*Text section*.
Latest update December 19th, 2024 1:42 AM
Sep 06, 2013 News
– dismayed at “total ignorance and lack of objectivity”
Leader of the People’s National Congress (PNC), David Granger, on Wednesday slammed President Donald Ramotar’s recent utterances on Amerindian development as wildly uninformed and dangerous.
Ramotar during the launch of Amerindian Heritage Month had declared that “only under the People’s Progressive Party Civic (PPP/C) administration did Amerindians experience development.” He claimed, also, that education and health services “disappeared or, at best, stagnated after 1964.”
According to Granger, the President further claimed that Amerindian development only resumed “in 1992, with the return of democracy to Guyana and the PPP/C Party to the administration.”
Granger yesterday, during an emergency press engagement to respond to the Ramotar assertions, told media operatives that when he learnt of the president’s allegations against the then PNC administration, he was “dismayed at the President’s total ignorance and lack of objectivity.”
According to Granger, the improvement in public services to the indigenous communities and the progress made in hinterland development are a matter of incontrovertible historical record.
He said that the party wanted to remind the ruling administration that the desire to reclaim their ancestral lands has always been the chief desire of all of the indigenous nations.
Granger insisted that nothing was done in this regard by the 1957 to 1964 PPP administration. He said that it was the PNC that established the ‘Amerindian Lands Commission’ in September 1967, under the chairmanship of Mr. P A Forte.
This Commission, he said, began the task of demarcating and facilitating Indigenous land rights, “a process which the PPP is still to complete.”

*Exercise instructions*.
(a) Answer these questions from the article on Amerindian development:
(i) At the launch of what observance did Ramotar speak about Amerindian development?
(ii) In what month and year did the PNC establish the Amerindian Lands Commission?
(iii) Who chaired that commission?
(b) Print the article on Amerindian development from "Granger yesterday, during" up to and including "the indigenous nations.".

*Rows from a segmentation dataset*.
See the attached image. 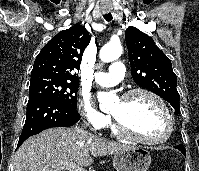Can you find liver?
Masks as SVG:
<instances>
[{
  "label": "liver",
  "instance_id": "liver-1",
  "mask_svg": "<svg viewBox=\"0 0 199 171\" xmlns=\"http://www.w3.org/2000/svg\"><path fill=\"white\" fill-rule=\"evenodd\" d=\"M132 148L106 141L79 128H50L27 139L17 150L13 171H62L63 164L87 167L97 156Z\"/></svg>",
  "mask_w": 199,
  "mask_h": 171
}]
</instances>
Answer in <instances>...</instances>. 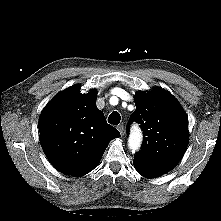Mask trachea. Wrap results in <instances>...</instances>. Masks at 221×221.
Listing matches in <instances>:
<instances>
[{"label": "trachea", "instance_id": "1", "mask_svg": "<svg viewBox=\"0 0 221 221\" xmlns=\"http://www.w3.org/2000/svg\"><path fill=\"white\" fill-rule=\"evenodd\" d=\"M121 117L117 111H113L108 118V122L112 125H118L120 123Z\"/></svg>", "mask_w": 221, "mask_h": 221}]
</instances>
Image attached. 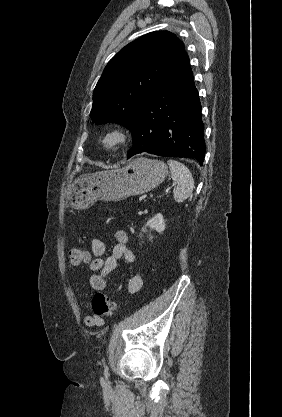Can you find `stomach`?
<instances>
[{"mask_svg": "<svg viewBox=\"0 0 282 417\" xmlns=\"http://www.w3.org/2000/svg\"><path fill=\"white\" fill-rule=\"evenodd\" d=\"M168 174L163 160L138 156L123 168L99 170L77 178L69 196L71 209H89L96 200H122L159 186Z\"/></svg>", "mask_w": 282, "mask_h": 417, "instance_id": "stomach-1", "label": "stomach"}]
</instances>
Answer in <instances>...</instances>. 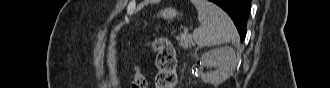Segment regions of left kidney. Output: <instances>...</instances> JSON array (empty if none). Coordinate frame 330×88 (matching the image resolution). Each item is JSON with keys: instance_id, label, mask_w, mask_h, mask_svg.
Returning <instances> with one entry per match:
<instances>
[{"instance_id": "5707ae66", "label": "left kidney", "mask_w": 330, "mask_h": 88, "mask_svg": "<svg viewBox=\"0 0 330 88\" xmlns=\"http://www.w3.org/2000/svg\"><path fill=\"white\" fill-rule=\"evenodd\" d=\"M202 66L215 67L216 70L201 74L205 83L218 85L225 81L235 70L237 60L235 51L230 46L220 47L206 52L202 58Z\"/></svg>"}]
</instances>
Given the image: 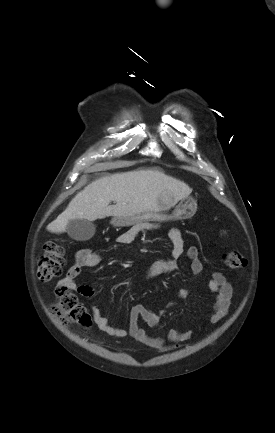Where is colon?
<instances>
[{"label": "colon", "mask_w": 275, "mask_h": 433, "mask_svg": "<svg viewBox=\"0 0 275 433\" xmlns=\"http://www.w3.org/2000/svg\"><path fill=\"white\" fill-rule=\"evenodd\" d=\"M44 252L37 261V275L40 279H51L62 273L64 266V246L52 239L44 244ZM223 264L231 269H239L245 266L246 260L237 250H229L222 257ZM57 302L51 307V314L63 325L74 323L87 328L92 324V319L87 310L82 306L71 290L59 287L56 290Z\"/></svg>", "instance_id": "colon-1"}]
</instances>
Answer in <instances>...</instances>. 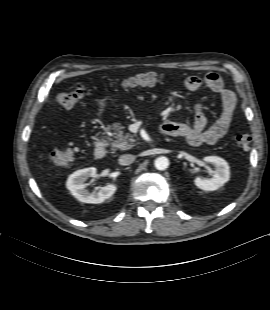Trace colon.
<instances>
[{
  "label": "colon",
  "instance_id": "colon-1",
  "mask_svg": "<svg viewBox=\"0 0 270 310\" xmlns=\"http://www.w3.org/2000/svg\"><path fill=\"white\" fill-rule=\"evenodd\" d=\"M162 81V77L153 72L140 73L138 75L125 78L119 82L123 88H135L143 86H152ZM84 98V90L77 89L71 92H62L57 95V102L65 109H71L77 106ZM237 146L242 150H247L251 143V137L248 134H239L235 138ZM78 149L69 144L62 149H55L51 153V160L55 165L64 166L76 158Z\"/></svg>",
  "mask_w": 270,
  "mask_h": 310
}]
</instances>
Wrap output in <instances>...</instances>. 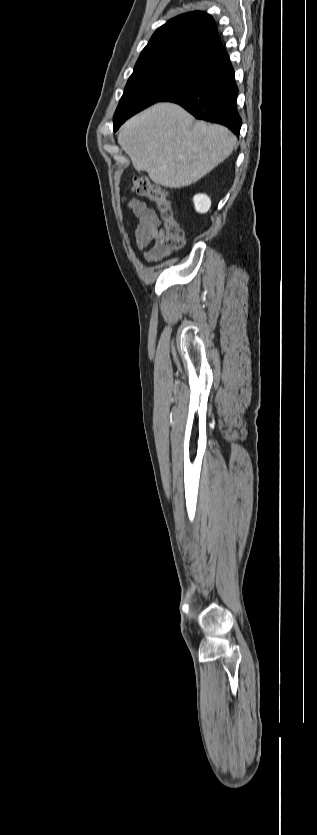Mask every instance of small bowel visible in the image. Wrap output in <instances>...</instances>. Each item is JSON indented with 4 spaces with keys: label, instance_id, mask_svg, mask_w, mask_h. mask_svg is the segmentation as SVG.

*Correct answers*.
(a)
(i) Amerindian Heritage Month
(ii) September 1967
(iii) Mr. P A Forte

(b)
Granger yesterday, during an emergency press engagement to respond to the Ramotar assertions, told media operatives that when he learnt of the president’s allegations against the then PNC administration, he was “dismayed at the President’s total ignorance and lack of objectivity.”
According to Granger, the improvement in public services to the indigenous communities and the progress made in hinterland development are a matter of incontrovertible historical record.
He said that the party wanted to remind the ruling administration that the desire to reclaim their ancestral lands has always been the chief desire of all of the indigenous nations.